#### TO DO
From the data underneath, reproduce exactly the stretch that begins at the line with "In each of the" and ends after the line with "Opportunities for farmers".

═══ EXTRACTED MATERIAL

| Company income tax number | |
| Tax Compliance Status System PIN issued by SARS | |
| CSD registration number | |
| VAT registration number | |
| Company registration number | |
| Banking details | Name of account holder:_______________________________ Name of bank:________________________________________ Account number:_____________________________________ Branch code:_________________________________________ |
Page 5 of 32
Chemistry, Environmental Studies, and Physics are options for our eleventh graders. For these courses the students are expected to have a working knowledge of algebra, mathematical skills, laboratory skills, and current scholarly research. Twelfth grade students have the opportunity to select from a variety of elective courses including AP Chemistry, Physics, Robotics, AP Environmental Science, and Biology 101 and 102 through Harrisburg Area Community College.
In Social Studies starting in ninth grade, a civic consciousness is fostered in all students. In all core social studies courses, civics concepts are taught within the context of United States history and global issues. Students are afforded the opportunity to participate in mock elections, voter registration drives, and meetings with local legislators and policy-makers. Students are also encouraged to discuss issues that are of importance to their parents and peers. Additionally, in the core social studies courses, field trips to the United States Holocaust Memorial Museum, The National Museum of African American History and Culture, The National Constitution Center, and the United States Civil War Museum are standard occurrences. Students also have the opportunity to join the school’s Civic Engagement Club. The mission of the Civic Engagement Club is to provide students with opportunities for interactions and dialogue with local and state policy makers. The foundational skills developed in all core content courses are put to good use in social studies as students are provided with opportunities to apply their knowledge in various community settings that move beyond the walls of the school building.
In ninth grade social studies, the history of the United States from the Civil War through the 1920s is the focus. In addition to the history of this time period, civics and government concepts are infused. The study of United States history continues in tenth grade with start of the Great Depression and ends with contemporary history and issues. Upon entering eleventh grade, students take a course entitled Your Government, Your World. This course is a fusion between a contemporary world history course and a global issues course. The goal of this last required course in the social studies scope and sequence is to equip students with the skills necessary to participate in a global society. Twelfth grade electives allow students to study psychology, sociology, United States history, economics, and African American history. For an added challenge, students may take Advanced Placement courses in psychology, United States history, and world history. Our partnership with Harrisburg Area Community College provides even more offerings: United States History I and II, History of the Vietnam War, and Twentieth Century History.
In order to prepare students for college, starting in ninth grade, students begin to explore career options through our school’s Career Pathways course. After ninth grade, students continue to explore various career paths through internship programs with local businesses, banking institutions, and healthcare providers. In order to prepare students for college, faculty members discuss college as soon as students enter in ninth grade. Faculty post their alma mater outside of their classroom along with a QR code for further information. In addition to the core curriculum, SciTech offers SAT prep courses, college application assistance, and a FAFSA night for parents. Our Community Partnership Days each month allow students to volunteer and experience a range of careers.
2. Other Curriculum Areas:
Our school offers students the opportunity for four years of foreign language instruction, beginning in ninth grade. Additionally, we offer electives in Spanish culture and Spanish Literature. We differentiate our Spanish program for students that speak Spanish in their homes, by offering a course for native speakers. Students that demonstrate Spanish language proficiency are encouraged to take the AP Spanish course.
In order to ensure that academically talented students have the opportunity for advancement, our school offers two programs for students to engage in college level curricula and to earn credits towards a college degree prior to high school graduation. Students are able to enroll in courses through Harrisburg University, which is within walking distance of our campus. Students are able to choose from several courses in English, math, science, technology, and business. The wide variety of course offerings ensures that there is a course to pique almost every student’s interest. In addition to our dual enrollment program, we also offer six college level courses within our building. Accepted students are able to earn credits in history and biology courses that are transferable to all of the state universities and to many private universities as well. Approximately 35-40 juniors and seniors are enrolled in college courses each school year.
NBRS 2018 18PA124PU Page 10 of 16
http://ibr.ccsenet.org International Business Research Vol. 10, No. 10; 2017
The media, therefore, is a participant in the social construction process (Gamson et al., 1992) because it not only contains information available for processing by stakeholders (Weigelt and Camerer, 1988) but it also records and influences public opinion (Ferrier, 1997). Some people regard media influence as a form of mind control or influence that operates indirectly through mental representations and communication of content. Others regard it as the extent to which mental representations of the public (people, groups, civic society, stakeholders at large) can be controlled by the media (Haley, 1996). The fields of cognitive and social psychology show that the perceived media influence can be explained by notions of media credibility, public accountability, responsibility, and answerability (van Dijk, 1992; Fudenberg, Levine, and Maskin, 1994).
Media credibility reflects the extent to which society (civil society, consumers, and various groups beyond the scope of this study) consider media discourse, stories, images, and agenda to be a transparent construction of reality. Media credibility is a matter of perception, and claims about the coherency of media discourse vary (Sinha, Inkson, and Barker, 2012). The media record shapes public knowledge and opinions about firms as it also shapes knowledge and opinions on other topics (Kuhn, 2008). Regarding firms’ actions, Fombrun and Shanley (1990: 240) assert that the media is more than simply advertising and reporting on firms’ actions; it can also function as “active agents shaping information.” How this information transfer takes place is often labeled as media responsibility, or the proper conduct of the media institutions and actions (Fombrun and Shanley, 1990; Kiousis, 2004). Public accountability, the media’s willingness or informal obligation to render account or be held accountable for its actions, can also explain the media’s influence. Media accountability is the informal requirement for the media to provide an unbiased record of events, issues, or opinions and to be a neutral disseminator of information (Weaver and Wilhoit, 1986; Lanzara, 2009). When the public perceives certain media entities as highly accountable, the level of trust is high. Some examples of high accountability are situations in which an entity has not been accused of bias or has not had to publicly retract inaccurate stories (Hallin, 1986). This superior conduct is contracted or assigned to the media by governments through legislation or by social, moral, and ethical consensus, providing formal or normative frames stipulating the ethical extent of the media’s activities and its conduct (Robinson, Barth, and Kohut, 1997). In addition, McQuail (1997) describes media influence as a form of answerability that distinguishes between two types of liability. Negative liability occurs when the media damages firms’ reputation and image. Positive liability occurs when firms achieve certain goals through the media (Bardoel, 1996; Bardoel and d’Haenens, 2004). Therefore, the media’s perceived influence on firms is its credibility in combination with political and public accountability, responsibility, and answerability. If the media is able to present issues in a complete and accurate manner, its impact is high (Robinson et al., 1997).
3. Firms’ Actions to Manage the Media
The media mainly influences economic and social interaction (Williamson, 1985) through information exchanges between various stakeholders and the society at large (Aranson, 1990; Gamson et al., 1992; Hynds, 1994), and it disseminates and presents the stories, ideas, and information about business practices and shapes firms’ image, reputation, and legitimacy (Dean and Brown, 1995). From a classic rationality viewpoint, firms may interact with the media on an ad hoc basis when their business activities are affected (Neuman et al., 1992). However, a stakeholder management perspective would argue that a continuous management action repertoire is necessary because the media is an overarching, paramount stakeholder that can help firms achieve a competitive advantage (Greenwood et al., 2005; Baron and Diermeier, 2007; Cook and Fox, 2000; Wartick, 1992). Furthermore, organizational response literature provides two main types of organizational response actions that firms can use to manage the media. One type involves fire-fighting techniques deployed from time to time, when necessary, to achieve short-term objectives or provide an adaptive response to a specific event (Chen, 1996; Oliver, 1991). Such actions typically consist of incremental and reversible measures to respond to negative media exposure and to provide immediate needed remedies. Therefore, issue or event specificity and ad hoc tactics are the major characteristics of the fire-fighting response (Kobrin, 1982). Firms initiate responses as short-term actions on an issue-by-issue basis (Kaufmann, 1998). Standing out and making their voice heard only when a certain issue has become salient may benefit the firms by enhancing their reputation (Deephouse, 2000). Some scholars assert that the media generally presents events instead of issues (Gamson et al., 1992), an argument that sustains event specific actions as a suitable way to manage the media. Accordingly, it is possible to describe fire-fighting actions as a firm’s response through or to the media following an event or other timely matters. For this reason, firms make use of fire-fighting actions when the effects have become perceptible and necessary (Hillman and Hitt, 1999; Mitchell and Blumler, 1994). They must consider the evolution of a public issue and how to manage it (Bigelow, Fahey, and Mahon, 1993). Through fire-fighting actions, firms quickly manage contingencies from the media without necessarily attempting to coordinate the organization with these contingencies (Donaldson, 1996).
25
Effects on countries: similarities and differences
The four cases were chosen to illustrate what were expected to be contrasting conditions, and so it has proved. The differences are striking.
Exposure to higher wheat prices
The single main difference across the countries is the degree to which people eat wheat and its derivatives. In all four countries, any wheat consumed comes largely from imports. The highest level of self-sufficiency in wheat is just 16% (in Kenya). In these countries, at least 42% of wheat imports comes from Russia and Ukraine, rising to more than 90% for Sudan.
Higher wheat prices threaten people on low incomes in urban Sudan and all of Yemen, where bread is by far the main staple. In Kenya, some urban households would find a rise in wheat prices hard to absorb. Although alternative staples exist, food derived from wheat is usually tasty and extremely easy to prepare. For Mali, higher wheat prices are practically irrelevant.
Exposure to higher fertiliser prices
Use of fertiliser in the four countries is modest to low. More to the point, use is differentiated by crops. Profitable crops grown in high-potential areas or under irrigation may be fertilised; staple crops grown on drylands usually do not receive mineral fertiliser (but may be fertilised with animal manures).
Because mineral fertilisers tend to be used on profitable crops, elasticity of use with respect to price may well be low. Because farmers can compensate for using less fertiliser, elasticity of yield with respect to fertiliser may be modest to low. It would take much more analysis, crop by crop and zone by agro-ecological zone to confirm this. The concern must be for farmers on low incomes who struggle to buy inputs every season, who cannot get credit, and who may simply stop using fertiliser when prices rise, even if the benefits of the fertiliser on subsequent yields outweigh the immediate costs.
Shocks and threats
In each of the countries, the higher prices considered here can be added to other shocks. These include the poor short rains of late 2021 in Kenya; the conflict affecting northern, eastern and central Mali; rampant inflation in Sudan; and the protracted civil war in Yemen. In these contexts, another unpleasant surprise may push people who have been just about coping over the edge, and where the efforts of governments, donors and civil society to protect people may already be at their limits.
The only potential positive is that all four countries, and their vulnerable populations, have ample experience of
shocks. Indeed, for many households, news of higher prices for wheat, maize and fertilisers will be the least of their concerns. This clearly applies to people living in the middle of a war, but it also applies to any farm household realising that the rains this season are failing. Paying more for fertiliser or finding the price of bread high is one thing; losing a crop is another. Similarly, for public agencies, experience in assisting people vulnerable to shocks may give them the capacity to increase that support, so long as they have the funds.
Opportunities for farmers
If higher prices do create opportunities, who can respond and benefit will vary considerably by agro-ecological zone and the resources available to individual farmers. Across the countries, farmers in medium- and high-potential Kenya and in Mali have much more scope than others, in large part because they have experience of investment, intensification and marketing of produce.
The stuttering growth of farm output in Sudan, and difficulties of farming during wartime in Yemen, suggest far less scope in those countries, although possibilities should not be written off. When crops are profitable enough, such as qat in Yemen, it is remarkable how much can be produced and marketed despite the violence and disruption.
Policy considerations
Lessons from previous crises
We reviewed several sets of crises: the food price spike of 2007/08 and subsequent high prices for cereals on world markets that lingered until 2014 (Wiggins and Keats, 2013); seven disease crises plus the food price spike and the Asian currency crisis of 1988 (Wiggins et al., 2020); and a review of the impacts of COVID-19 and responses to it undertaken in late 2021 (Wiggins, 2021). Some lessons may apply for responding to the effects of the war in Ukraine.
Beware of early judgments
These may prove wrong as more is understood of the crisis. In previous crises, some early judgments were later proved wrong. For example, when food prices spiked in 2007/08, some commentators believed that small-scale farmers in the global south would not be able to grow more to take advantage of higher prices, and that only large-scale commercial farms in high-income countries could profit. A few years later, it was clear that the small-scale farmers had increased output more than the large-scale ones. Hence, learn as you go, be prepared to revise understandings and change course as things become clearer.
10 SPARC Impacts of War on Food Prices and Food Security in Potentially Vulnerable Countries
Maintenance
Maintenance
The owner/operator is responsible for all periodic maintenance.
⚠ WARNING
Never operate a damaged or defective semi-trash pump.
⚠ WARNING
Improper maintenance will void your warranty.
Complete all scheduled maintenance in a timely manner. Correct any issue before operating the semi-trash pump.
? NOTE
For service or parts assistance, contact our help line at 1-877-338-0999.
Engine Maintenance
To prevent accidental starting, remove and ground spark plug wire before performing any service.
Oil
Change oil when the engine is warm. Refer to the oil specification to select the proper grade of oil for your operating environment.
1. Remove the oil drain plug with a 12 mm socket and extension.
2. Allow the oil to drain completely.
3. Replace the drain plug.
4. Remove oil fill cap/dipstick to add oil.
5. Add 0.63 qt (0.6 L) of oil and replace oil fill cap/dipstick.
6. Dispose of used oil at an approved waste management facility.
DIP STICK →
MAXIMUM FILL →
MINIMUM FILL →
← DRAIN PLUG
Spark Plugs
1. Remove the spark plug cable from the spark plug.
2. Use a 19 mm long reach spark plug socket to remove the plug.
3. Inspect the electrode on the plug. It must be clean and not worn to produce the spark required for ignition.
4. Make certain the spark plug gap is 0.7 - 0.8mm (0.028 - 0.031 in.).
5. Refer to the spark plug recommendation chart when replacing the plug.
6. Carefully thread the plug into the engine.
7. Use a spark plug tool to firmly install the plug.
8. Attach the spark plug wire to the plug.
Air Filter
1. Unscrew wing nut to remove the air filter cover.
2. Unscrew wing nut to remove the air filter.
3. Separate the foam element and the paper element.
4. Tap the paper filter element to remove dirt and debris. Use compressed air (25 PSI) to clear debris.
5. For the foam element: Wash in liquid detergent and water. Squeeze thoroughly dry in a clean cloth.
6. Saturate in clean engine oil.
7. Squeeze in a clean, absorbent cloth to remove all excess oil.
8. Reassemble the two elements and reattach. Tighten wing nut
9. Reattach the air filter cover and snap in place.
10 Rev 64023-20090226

══════

#### THE ANSWER
In each of the countries, the higher prices considered here can be added to other shocks. These include the poor short rains of late 2021 in Kenya; the conflict affecting northern, eastern and central Mali; rampant inflation in Sudan; and the protracted civil war in Yemen. In these contexts, another unpleasant surprise may push people who have been just about coping over the edge, and where the efforts of governments, donors and civil society to protect people may already be at their limits.
The only potential positive is that all four countries, and their vulnerable populations, have ample experience of
shocks. Indeed, for many households, news of higher prices for wheat, maize and fertilisers will be the least of their concerns. This clearly applies to people living in the middle of a war, but it also applies to any farm household realising that the rains this season are failing. Paying more for fertiliser or finding the price of bread high is one thing; losing a crop is another. Similarly, for public agencies, experience in assisting people vulnerable to shocks may give them the capacity to increase that support, so long as they have the funds.
Opportunities for farmers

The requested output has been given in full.